Loving the neighbor also gives special force to loving as oneself, because it forces us to consider the latter in the light of the former: "The law is, therefore: you shall love yourself in the same way as you love your neighbour when you love him as yourself" (p. 39). To love one's neighbor rightly corresponds exactly to loving oneself rightly. Loving yourself rightly requires loving yourself in such a way that you can coherently love your neighbor as yourself, and vice versa.

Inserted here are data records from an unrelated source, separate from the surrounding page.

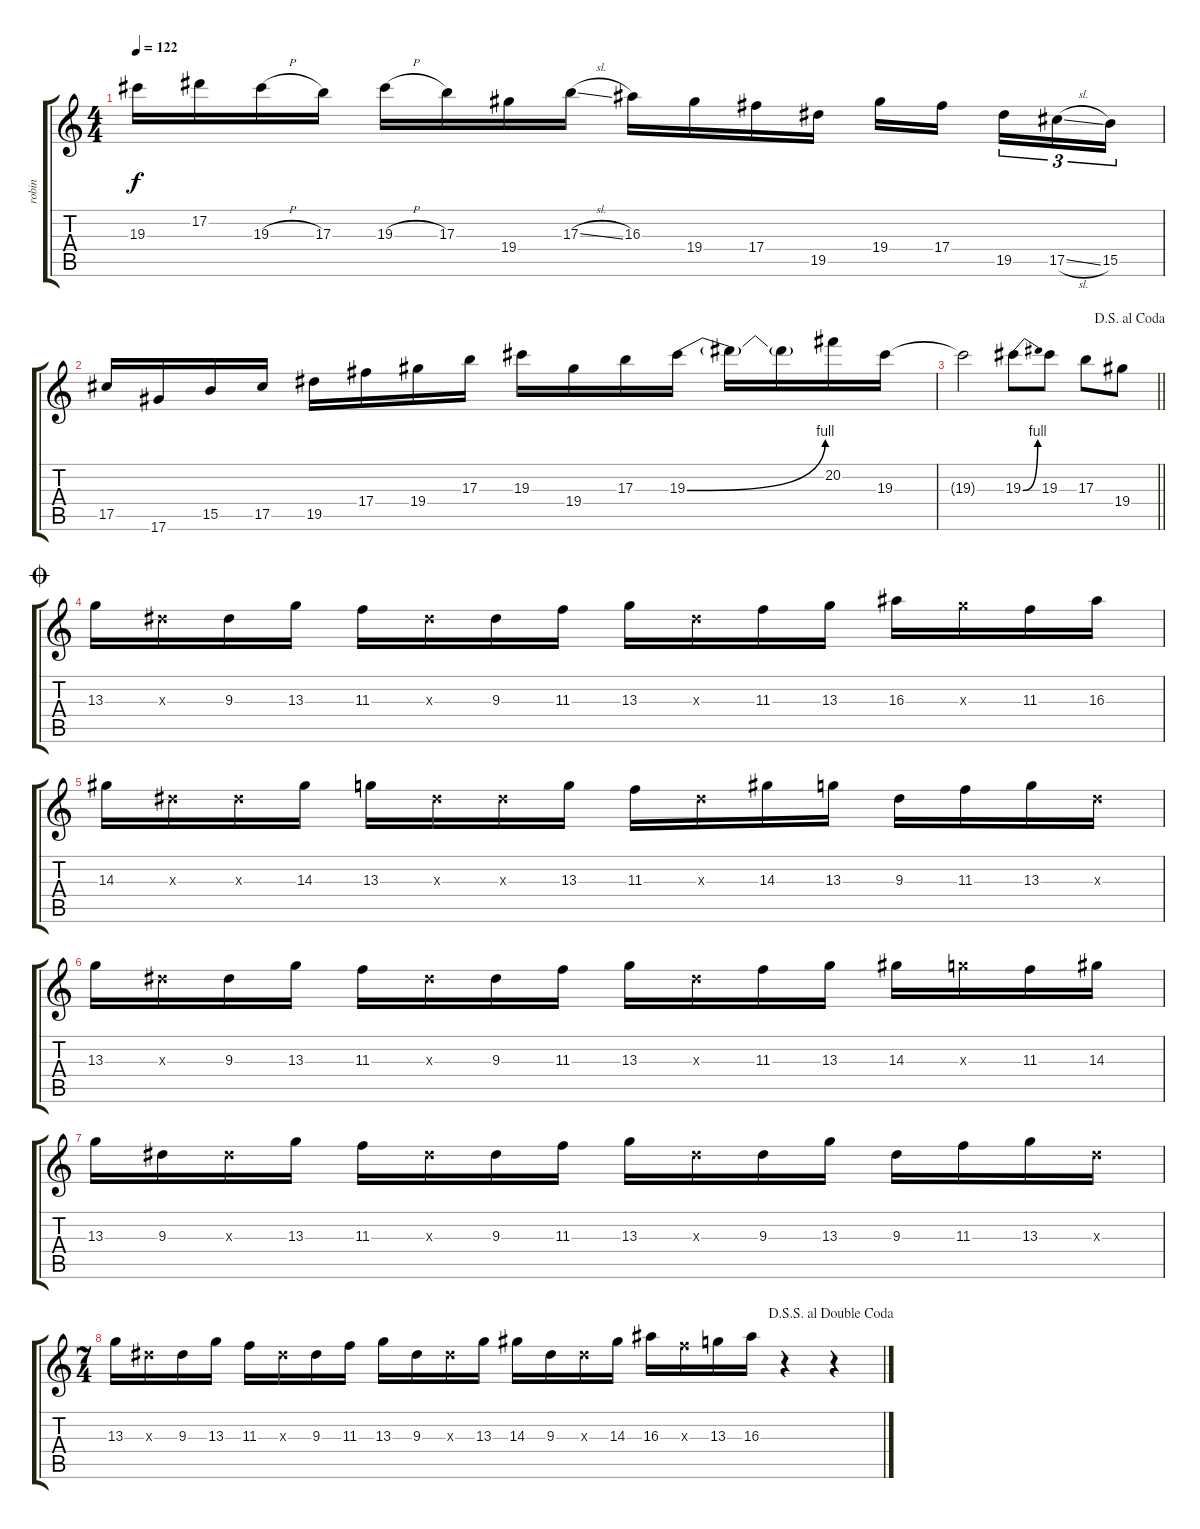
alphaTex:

\track ("robin" "robin") {instrument overdrivenguitar}
\staff {score tabs}
\tuning (Eb4 Bb3 Gb3 Db3 Ab2 Eb2) {hide}
\ts (4 4)
\tempo 122
\clef g2
\ks c
19.3.16{dy f} 17.2.16 19.3{h}.16 17.3.16 19.3{h}.16 17.3.16 19.4.16 17.3{sl}.16 16.3.16 19.4.16 17.4.16 19.5.16 19.4.16 17.4.16{beam splitsecondary} 19.5.16{tu (3 2)} 17.5{sl}.16{tu (3 2)} 15.5.16{tu (3 2)} |
17.5.16 17.6.16 15.5.16 17.5.16 19.5.16 17.4.16 19.4.16 17.3.16 19.3.16 19.4.16 17.3.16 19.3{be (bend 0 0 60 4)}.16 19.3{t}.16 19.3{t}.16 20.2.16 19.3.16 |
\jump dalsegnoalcoda
\barLineRight lightlight
19.3{t}.2 19.3{be (bend 0 0 60 4)}.8 19.3.8 17.3.8 19.4.8 |
\jump coda
13.3.16 9.3{x}.16 9.3.16 13.3.16 11.3.16 9.3{x}.16 9.3.16 11.3.16 13.3.16 9.3{x}.16 11.3.16 13.3.16 16.3.16 13.3{x}.16 11.3.16 16.3.16 |
14.3.16 9.3{x}.16 9.3{x}.16 14.3.16 13.3.16 9.3{x}.16 9.3{x}.16 13.3.16 11.3.16 9.3{x}.16 14.3.16 13.3.16 9.3.16 11.3.16 13.3.16 9.3{x}.16 |
13.3.16 9.3{x}.16 9.3.16 13.3.16 11.3.16 9.3{x}.16 9.3.16 11.3.16 13.3.16 9.3{x}.16 11.3.16 13.3.16 14.3.16 13.3{x}.16 11.3.16 14.3.16 |
13.3.16 9.3.16 9.3{x}.16 13.3.16 11.3.16 9.3{x}.16 9.3.16 11.3.16 13.3.16 9.3{x}.16 9.3.16 13.3.16 9.3.16 11.3.16 13.3.16 9.3{x}.16 |
\ts (7 4)
\jump dalsegnosegnoaldoublecoda
13.3.16 9.3{x}.16 9.3.16 13.3.16 11.3.16 9.3{x}.16 9.3.16 11.3.16 13.3.16 9.3.16 9.3{x}.16 13.3.16 14.3.16 9.3.16 9.3{x}.16 14.3.16 16.3.16 11.3{x}.16 13.3.16 16.3.16 r.4 r.4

(3) People are tempted to speak of the spontaneity of love, or about the compulsion to love, but the royal law unequivocally lays love on us as a duty. This a significant difference, even if poetic words drawing on it have taken away some of the surprising character of it:

Take a pagan who is not spoiled by having learned thoughtlessly to patter out Christianity by rote or is not spoiled by imagining himself to be a Christian--and this command "You shall love" will not only surprise him but will disturb him and be an offence to him. For this very reason that which is the mark of Christianity--"All things are made new"--also fits this command of love. The command is not something new in an accidental sense, nor a novelty in the sense of something curious, nor some new something in the temporal sense. Love had also existed in paganism; but this obligation to love is an alteration by the eternal--and all things are made new. (p. 41)

Erotic love, ordinary love of friendship, all the kinds of love that are not obligatory, are subject to change. But if love is a duty, it is raised above change, dependence, and circumstance: the command is simply, you shall love. It takes a priority over other things, the things that are subject to change and limitation. In matters of erotic love, people attempt to capture this by swearing fidelity, and poets are right that love only becomes something truly worthwhile when it has something of 'forever' to it, but this swearing is hollow if it is not backed up by something higher than the love itself. In general, people who swear that their love is eternal swear it by the love itself, or even some component of it; but truly to do it, one would have to swear by the eternal itself, which is found in our lives in its demand on us -- that is, in duty, which rises above changeable circumstances on which other goods depend. Only insofar as love is a duty can it be good as such, rather than merely good in dependence on such circumstances. By making love a duty, the royal law describes a love that is necessarily (1) unchanging, (2) independent, and (3) secured against despair. (Despair enters in because it is a giving up of good as not eternal.)

On this general basis, Kierkegaard will examine additional facets of the royal law, the command to love one's neighbor as oneself, particularly insofar as it is concerned with the neighbor and involves a demand.

----

All quotations from Soren Kierkegaard, Works of Love, Howard and Edna Hong, trs. Harper (New York: 1962).